* _ASSIGNMENT_
Go through the lines below and repeat each one exactly, skipping pictures.

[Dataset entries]
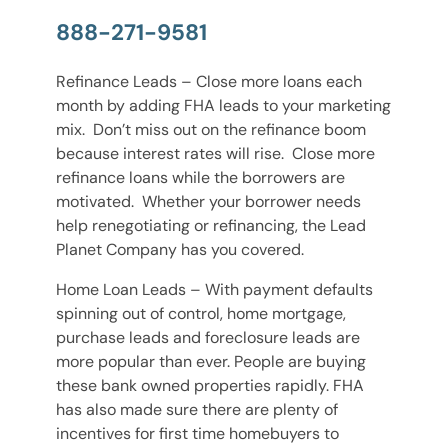
888-271-9581
Refinance Leads – Close more loans each
month by adding FHA leads to your marketing
mix. Don’t miss out on the refinance boom
because interest rates will rise. Close more
refinance loans while the borrowers are
motivated. Whether your borrower needs
help renegotiating or refinancing, the Lead
Planet Company has you covered.
Home Loan Leads – With payment defaults
spinning out of control, home mortgage,
purchase leads and foreclosure leads are
more popular than ever. People are buying
these bank owned properties rapidly. FHA
has also made sure there are plenty of
incentives for first time homebuyers to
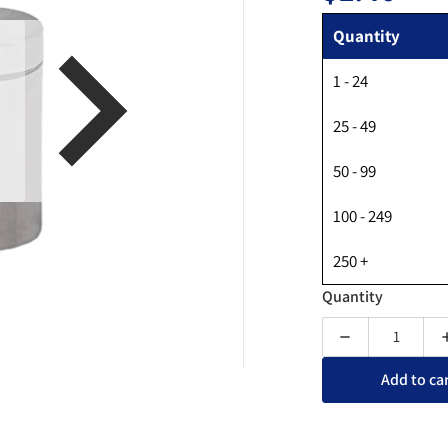
Regular
Quantity
1 - 24
en media 1 in gallery view
25 - 49
50 - 99
100 - 249
250 +
Quantity
Decrease quan
Add to ca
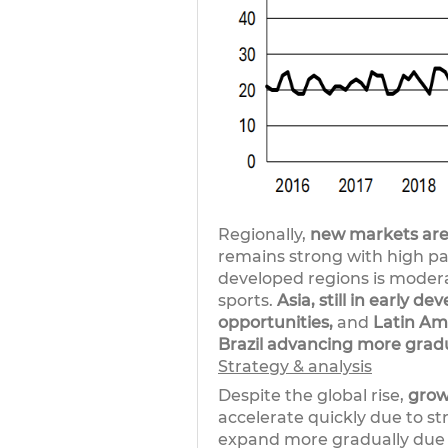
Regionally,
new markets are
remains strong with high pa
developed regions is modera
sports.
Asia, still in early 
opportunities,
and
Latin Ame
Brazil advancing more gradu
Strategy & analysis
Despite the global rise,
grow
accelerate quickly due to s
expand more gradually due t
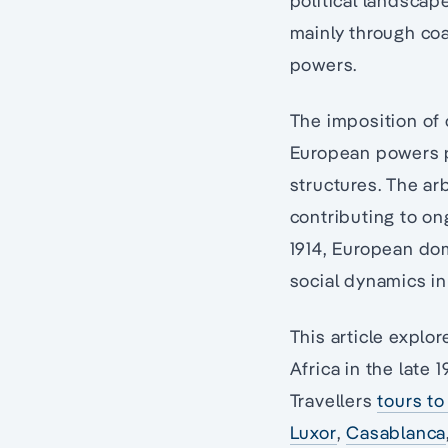
political landscap
mainly through coa
powers.
The imposition of c
European powers pr
structures. The ar
contributing to ong
1914, European dom
social dynamics in 
This article expl
Africa in the late
Travellers
tours to
Luxor
,
Casablanca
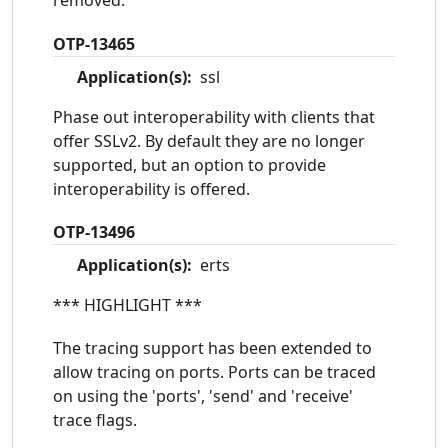
removed.
OTP-13465
Application(s):
ssl
Phase out interoperability with clients that
offer SSLv2. By default they are no longer
supported, but an option to provide
interoperability is offered.
OTP-13496
Application(s):
erts
*** HIGHLIGHT ***
The tracing support has been extended to
allow tracing on ports. Ports can be traced
on using the 'ports', 'send' and 'receive'
trace flags.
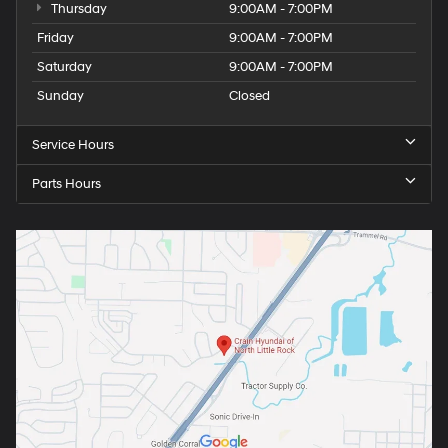
Thursday
9:00AM - 7:00PM
Friday
9:00AM - 7:00PM
Saturday
9:00AM - 7:00PM
Sunday
Closed
Service Hours
Parts Hours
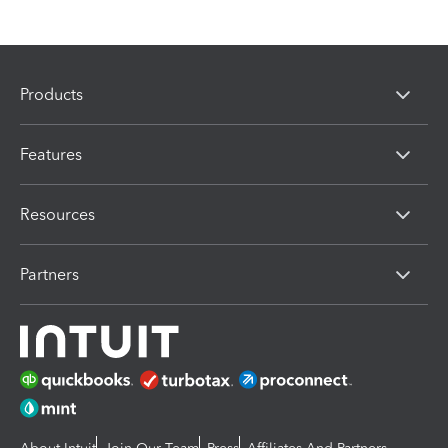
Products
Features
Resources
Partners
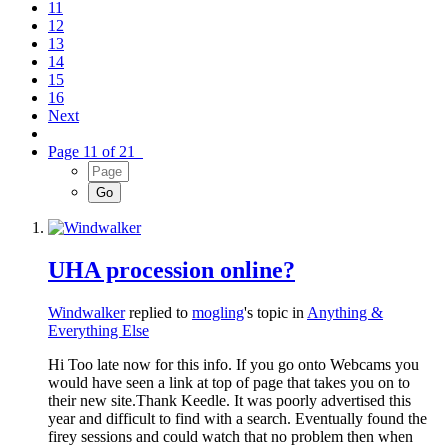
11
12
13
14
15
16
Next
Page 11 of 21
UHA procession online?
Windwalker
replied to
mogling
's topic in
Anything &
Everything Else
Hi Too late now for this info. If you go onto Webcams you
would have seen a link at top of page that takes you on to
their new site.Thank Keedle. It was poorly advertised this
year and difficult to find with a search. Eventually found the
firey sessions and could watch that no problem then when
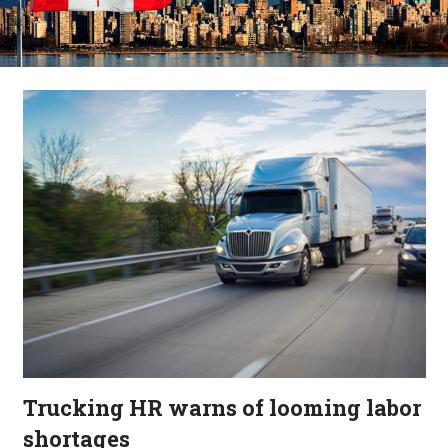
Trucking HR warns of looming labor
shortages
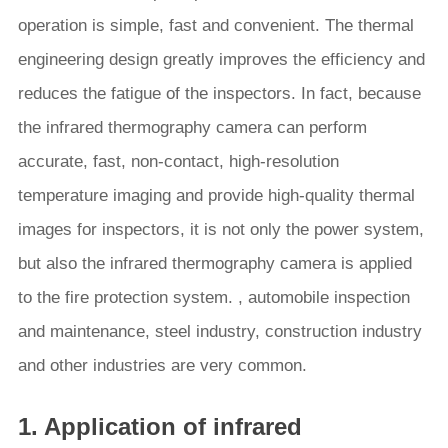
operation is simple, fast and convenient. The thermal
engineering design greatly improves the efficiency and
reduces the fatigue of the inspectors. In fact, because
the infrared thermography camera can perform
accurate, fast, non-contact, high-resolution
temperature imaging and provide high-quality thermal
images for inspectors, it is not only the power system,
but also the infrared thermography camera is applied
to the fire protection system. , automobile inspection
and maintenance, steel industry, construction industry
and other industries are very common.
1. Application of infrared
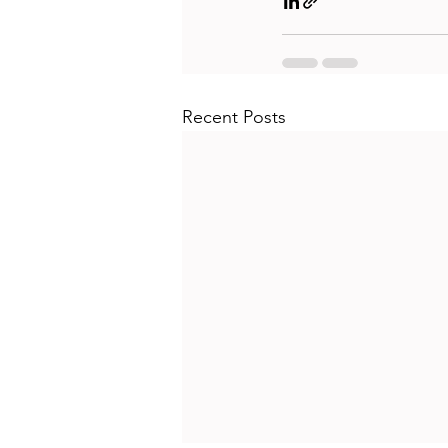
Recent Posts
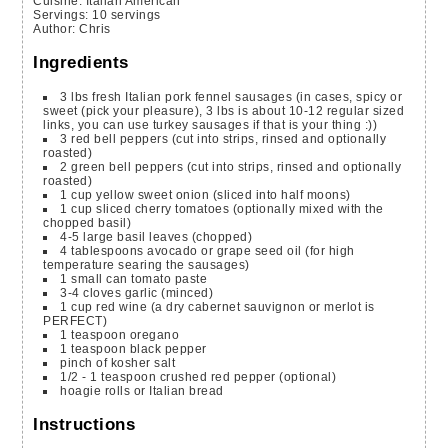
Cuisine:
Italian American
Servings
:
10
servings
Author
:
Chris
Ingredients
3
lbs
fresh Italian pork fennel sausages
(in cases, spicy or
sweet (pick your pleasure), 3 lbs is about 10-12 regular sized
links, you can use turkey sausages if that is your thing :))
3
red bell peppers
(cut into strips, rinsed and optionally
roasted)
2
green bell peppers
(cut into strips, rinsed and optionally
roasted)
1
cup
yellow sweet onion
(sliced into half moons)
1
cup
sliced cherry tomatoes
(optionally mixed with the
chopped basil)
4-5
large basil leaves
(chopped)
4
tablespoons
avocado or grape seed oil
(for high
temperature searing the sausages)
1
small can tomato paste
3-4
cloves
garlic
(minced)
1
cup
red wine
(a dry cabernet sauvignon or merlot is
PERFECT)
1
teaspoon
oregano
1
teaspoon
black pepper
pinch
of kosher salt
1/2 - 1
teaspoon
crushed red pepper
(optional)
hoagie rolls or Italian bread
Instructions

* _ANSWER TO THIS EXERCISE_
888-271-9581
Refinance Leads – Close more loans each
month by adding FHA leads to your marketing
mix. Don’t miss out on the refinance boom
because interest rates will rise. Close more
refinance loans while the borrowers are
motivated. Whether your borrower needs
help renegotiating or refinancing, the Lead
Planet Company has you covered.
Home Loan Leads – With payment defaults
spinning out of control, home mortgage,
purchase leads and foreclosure leads are
more popular than ever. People are buying
these bank owned properties rapidly. FHA
has also made sure there are plenty of
incentives for first time homebuyers to
Regular
Quantity
1 - 24
en media 1 in gallery view
25 - 49
50 - 99
100 - 249
250 +
Quantity
Decrease quan
Add to ca
Regionally,
new markets are
remains strong with high pa
developed regions is modera
sports.
Asia, still in early 
opportunities,
and
Latin Ame
Brazil advancing more gradu
Strategy & analysis
Despite the global rise,
grow
accelerate quickly due to s
expand more gradually due t
political landscap
mainly through coa
powers.
The imposition of c
European powers pr
structures. The ar
contributing to ong
1914, European dom
social dynamics in 
This article expl
Africa in the late
Travellers
tours to
Luxor
,
Casablanca
removed.
OTP-13465
Application(s):
ssl
Phase out interoperability with clients that
offer SSLv2. By default they are no longer
supported, but an option to provide
interoperability is offered.
OTP-13496
Application(s):
erts
*** HIGHLIGHT ***
The tracing support has been extended to
allow tracing on ports. Ports can be traced
on using the 'ports', 'send' and 'receive'
trace flags.
Thursday
9:00AM - 7:00PM
Friday
9:00AM - 7:00PM
Saturday
9:00AM - 7:00PM
Sunday
Closed
Service Hours
Parts Hours
Products
Features
Resources
Partners
11
12
13
14
15
16
Next
Page 11 of 21
UHA procession online?
Windwalker
replied to
mogling
's topic in
Anything &
Everything Else
Hi Too late now for this info. If you go onto Webcams you
would have seen a link at top of page that takes you on to
their new site.Thank Keedle. It was poorly advertised this
year and difficult to find with a search. Eventually found the
firey sessions and could watch that no problem then when
Trucking HR warns of looming labor
shortages
operation is simple, fast and convenient. The thermal
engineering design greatly improves the efficiency and
reduces the fatigue of the inspectors. In fact, because
the infrared thermography camera can perform
accurate, fast, non-contact, high-resolution
temperature imaging and provide high-quality thermal
images for inspectors, it is not only the power system,
but also the infrared thermography camera is applied
to the fire protection system. , automobile inspection
and maintenance, steel industry, construction industry
and other industries are very common.
1. Application of infrared
Recent Posts
Cuisine:
Italian American
Servings
:
10
servings
Author
:
Chris
Ingredients
3
lbs
fresh Italian pork fennel sausages
(in cases, spicy or
sweet (pick your pleasure), 3 lbs is about 10-12 regular sized
links, you can use turkey sausages if that is your thing :))
3
red bell peppers
(cut into strips, rinsed and optionally
roasted)
2
green bell peppers
(cut into strips, rinsed and optionally
roasted)
1
cup
yellow sweet onion
(sliced into half moons)
1
cup
sliced cherry tomatoes
(optionally mixed with the
chopped basil)
4-5
large basil leaves
(chopped)
4
tablespoons
avocado or grape seed oil
(for high
temperature searing the sausages)
1
small can tomato paste
3-4
cloves
garlic
(minced)
1
cup
red wine
(a dry cabernet sauvignon or merlot is
PERFECT)
1
teaspoon
oregano
1
teaspoon
black pepper
pinch
of kosher salt
1/2 - 1
teaspoon
crushed red pepper
(optional)
hoagie rolls or Italian bread
Instructions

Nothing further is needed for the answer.